Con la obra El don de Vorace, Félix Francisco Casanova se hizo acreedor del premio de novela Benito Pérez Armas cuando solo contaba dieciocho años (la escribió con 17). El escritor Fernando Aramburu dice en el prólogo a sus Obras completas (Editorial Demipage, 2017) que «(...) seguro de que no viviría largo tiempo alcanzó a edad temprana una extraña, acaso trágica madurez» y, además, entiende que «escribía por impulsos», un torrente narrativo, desconcertante, desbordadante. De hecho, en las anotaciones de su diario confiesa que tardó 44 días en escribir la novela y se cuenta que algunos de los pasajes se los dictó a su padre, Félix Casanova, en verdadero estado de trance.

Bernardo Vorace constata, tras varios intentos frustrados de suicidio, que es inmortal, condición que descubre ya en la primera página de la novela tras despertarse con un agujero de bala en la sien. El relato alimenta la deriva criminal de quien ante la imposibilidad de morir –qué paradoja– se despoja de cualquier principio moral y aunque desea anularse a cualquier precio, ninguna de sus tentativas mortales fructifica.

Este bebedizo narrativo, plagado de una galopante voracidad, está salpicado por algunas referencias gastronómicas. 

«Hemos almorzado las suculentas latas de bichillos que Marta trajo del supermercado», escribe en evidente alusión a las conservas, siempre tan socorridas. «A mucha gente le asquea comer caracoles (...). ¡Pobres!», le comenta Bernardo a Marta, que está de salsa hasta en los ojos. A continuación, dice: «Hemos permanecido unos minutos en silencio, robando con pan los últimos charcos de salsa», descripción certera de esa práctica tan suculenta como es la del sopeteo.

POR HACER.
Transcribe del texto sobre El don de Vorace el pasaje que va desde «Bernardo Vorace constata, tras» hasta «algunas referencias gastronómicas.», ambos incluidos.

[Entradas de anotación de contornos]

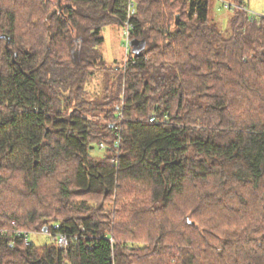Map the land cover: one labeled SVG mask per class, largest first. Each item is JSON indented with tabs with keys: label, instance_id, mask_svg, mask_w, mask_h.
Segmentation results:
<instances>
[{
	"label": "trees",
	"instance_id": "obj_1",
	"mask_svg": "<svg viewBox=\"0 0 264 264\" xmlns=\"http://www.w3.org/2000/svg\"><path fill=\"white\" fill-rule=\"evenodd\" d=\"M219 1L0 0V264H264V16Z\"/></svg>",
	"mask_w": 264,
	"mask_h": 264
},
{
	"label": "rangeland",
	"instance_id": "obj_2",
	"mask_svg": "<svg viewBox=\"0 0 264 264\" xmlns=\"http://www.w3.org/2000/svg\"><path fill=\"white\" fill-rule=\"evenodd\" d=\"M48 1H50L53 4H56V2L57 3L65 2V0H48ZM243 1L246 5V8L250 12L256 15L264 16V0H243ZM209 15L210 17L215 16L217 20L219 21L220 27L222 29H225L228 25V17L230 15V9L223 7L222 3L219 0H210ZM20 24L22 25L23 22H20ZM23 26H25V30H26L27 25L24 23ZM15 34H23V33L22 31L17 30ZM102 35L104 37V40L101 44V49L103 51V55L106 61L109 64L121 65L122 62L126 61L125 60L126 56L128 55L129 51L132 49V47L137 45L136 43L132 45L128 43L127 45H125L126 39L124 36H122L121 30L117 26H112V25L104 26L102 29ZM0 45H1V42H0ZM95 82H97V80ZM93 153L96 154L97 156H100L104 153V150L96 148L93 150ZM202 220L204 221V227L208 228L207 227L208 218H202ZM210 220L211 221L213 220L212 222H219L218 225H221L222 223L225 222V218L215 219V216L213 218L211 217ZM150 224H151V221L148 223V226H150ZM29 240L35 243L36 245H40L46 242H50L49 241L50 235L45 232L32 231L29 233Z\"/></svg>",
	"mask_w": 264,
	"mask_h": 264
},
{
	"label": "built area",
	"instance_id": "obj_3",
	"mask_svg": "<svg viewBox=\"0 0 264 264\" xmlns=\"http://www.w3.org/2000/svg\"><path fill=\"white\" fill-rule=\"evenodd\" d=\"M133 7H134V3H133L132 1H130V2H129V6H128L129 10H131ZM224 7H228V4L225 3V4H224ZM129 26H130V24H129V22L127 21V22H126V26H125V27L123 28V30H122L123 36H124L125 39H126V40H125V45L128 44ZM150 121H153V118H152V117L150 118ZM58 228H59V226L56 224V225H55V229H58ZM17 232H18V231H17ZM18 233H22V234H24L26 237H27V235L29 234L28 231H19ZM56 242H57V245H58L59 247L63 248V249H66L67 246H68V239H67V236H66L63 232H59V231L56 232Z\"/></svg>",
	"mask_w": 264,
	"mask_h": 264
},
{
	"label": "water",
	"instance_id": "obj_4",
	"mask_svg": "<svg viewBox=\"0 0 264 264\" xmlns=\"http://www.w3.org/2000/svg\"><path fill=\"white\" fill-rule=\"evenodd\" d=\"M0 37L5 38V44H6V46H8L9 37L6 34H1ZM43 230L46 231V228H44Z\"/></svg>",
	"mask_w": 264,
	"mask_h": 264
},
{
	"label": "crops",
	"instance_id": "obj_5",
	"mask_svg": "<svg viewBox=\"0 0 264 264\" xmlns=\"http://www.w3.org/2000/svg\"><path fill=\"white\" fill-rule=\"evenodd\" d=\"M121 34H122V36H123L122 30H121Z\"/></svg>",
	"mask_w": 264,
	"mask_h": 264
}]
</instances>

RESULTADO.
Bernardo Vorace constata, tras varios intentos frustrados de suicidio, que es inmortal, condición que descubre ya en la primera página de la novela tras despertarse con un agujero de bala en la sien. El relato alimenta la deriva criminal de quien ante la imposibilidad de morir –qué paradoja– se despoja de cualquier principio moral y aunque desea anularse a cualquier precio, ninguna de sus tentativas mortales fructifica.

Este bebedizo narrativo, plagado de una galopante voracidad, está salpicado por algunas referencias gastronómicas.